(Extracted data entries)

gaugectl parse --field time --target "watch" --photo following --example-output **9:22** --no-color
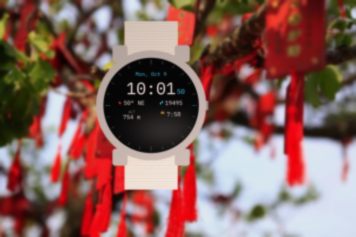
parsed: **10:01**
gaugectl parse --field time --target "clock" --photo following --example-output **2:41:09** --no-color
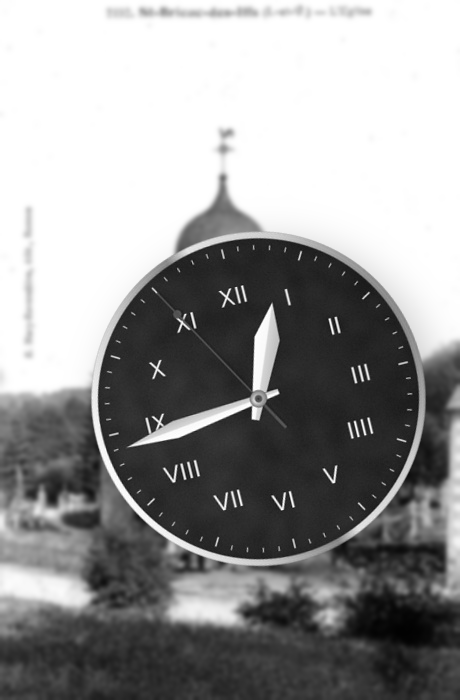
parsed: **12:43:55**
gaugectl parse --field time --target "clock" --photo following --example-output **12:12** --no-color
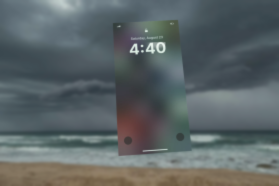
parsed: **4:40**
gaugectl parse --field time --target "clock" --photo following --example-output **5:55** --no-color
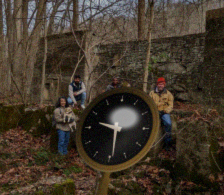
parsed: **9:29**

The request: Print every line of the items above word for word, leaving out the pictures.

The output:
gaugectl parse --field time --target "watch" --photo following --example-output **9:22** --no-color
parsed: **10:01**
gaugectl parse --field time --target "clock" --photo following --example-output **2:41:09** --no-color
parsed: **12:43:55**
gaugectl parse --field time --target "clock" --photo following --example-output **12:12** --no-color
parsed: **4:40**
gaugectl parse --field time --target "clock" --photo following --example-output **5:55** --no-color
parsed: **9:29**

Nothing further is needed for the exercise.